▶ _Extract_
Friday, February 24, 2012

Mistress of the Universe


A Note to my Reader:
          I have been choosing excerpts from The Daimon, (my story in progress), to share with my images, while preparing my internal world for my show.  Pray Tell of Things to Come, a multi-media show, is on display at Orr St. Studios in Columbia, Missouri, until March 12.  For local readers, my reception is Wednesday, Febraury 29, (leap day) from 5:00-6:30 p.m. 

Kali

An Excerpt from The Daimon:

                 It was an ugly demon that took Der Junge’s life.  It was the raging silence that had given the demon’s devouring nature a place to grow strong, to destroy Elisabeth’s ancestor.  It had taken the shape of illness.  Of consumption.   Coughing, coughing blood, lots of blood. 
                Elisabeth would be forever thankful for Viola being her vigilant companion; she helped keep the demons at bay while encouraging Elisabeth to speak her peace.

▶ _Dataset excerpt_
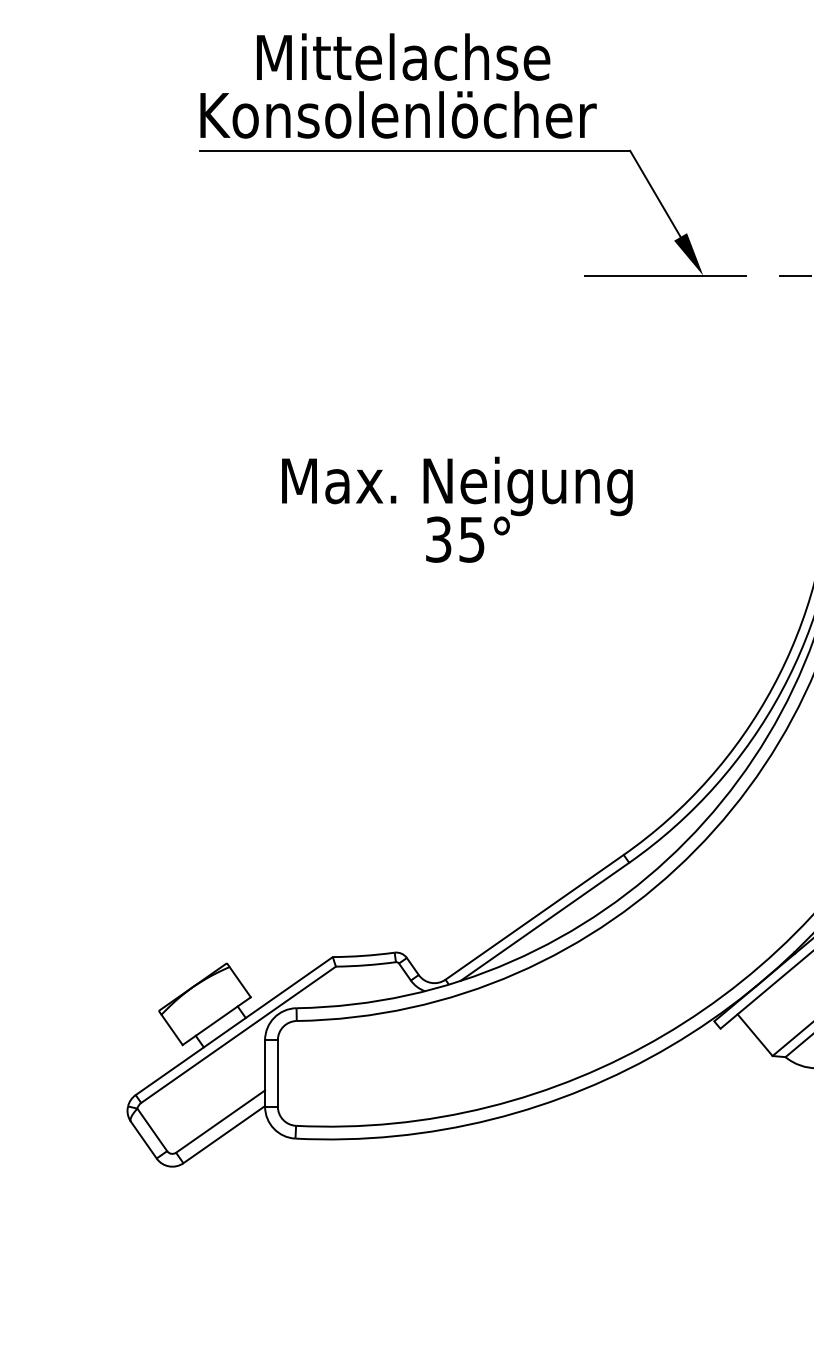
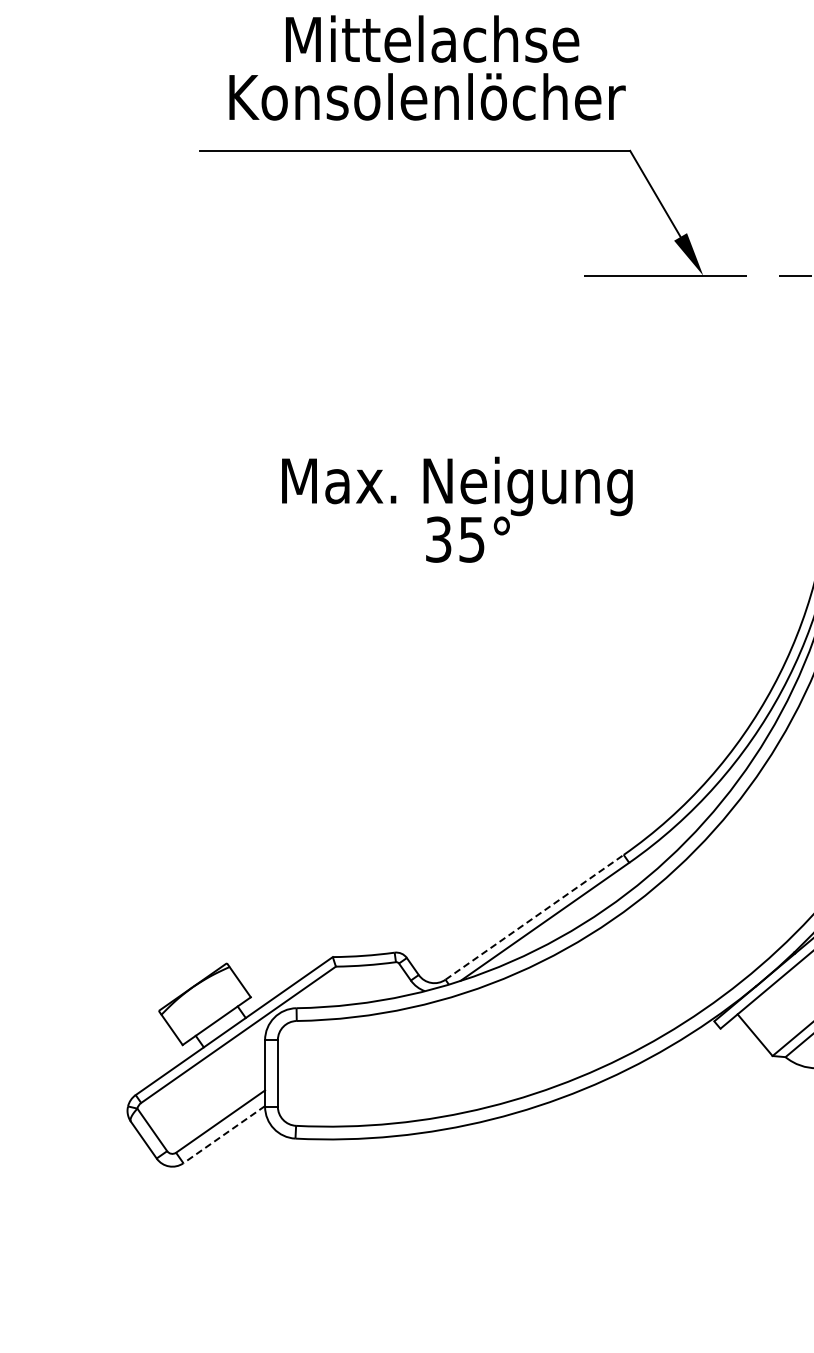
text at (398, 85) position: (398, 85) -> (427, 67)
line at (534, 917): solid -> dashed
line at (224, 1134): solid -> dashed
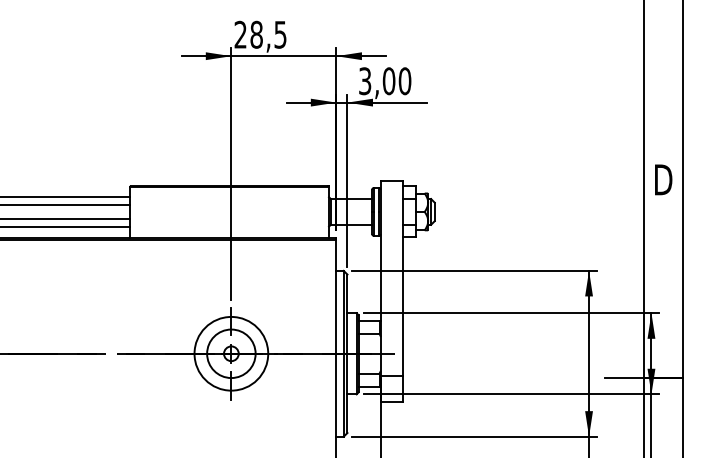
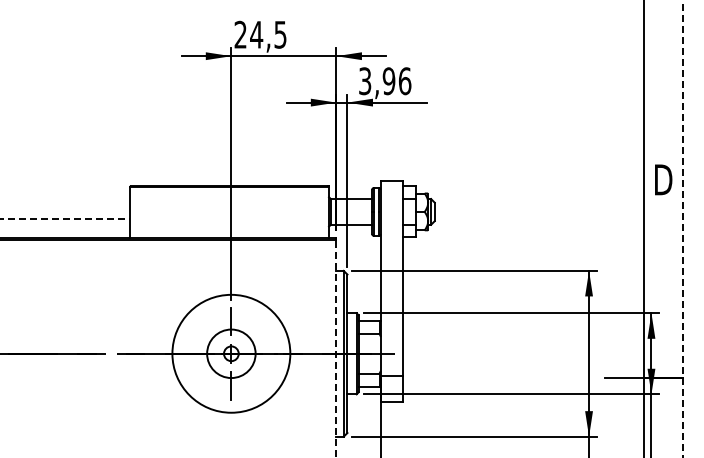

▶ _What is asked_
Copy the whole blog post word for word. The listing plays no part in what you're asked to do.

▶ _Output of the task_
Friday, February 24, 2012

Mistress of the Universe


A Note to my Reader:
          I have been choosing excerpts from The Daimon, (my story in progress), to share with my images, while preparing my internal world for my show.  Pray Tell of Things to Come, a multi-media show, is on display at Orr St. Studios in Columbia, Missouri, until March 12.  For local readers, my reception is Wednesday, Febraury 29, (leap day) from 5:00-6:30 p.m. 

Kali

An Excerpt from The Daimon:

                 It was an ugly demon that took Der Junge’s life.  It was the raging silence that had given the demon’s devouring nature a place to grow strong, to destroy Elisabeth’s ancestor.  It had taken the shape of illness.  Of consumption.   Coughing, coughing blood, lots of blood. 
                Elisabeth would be forever thankful for Viola being her vigilant companion; she helped keep the demons at bay while encouraging Elisabeth to speak her peace.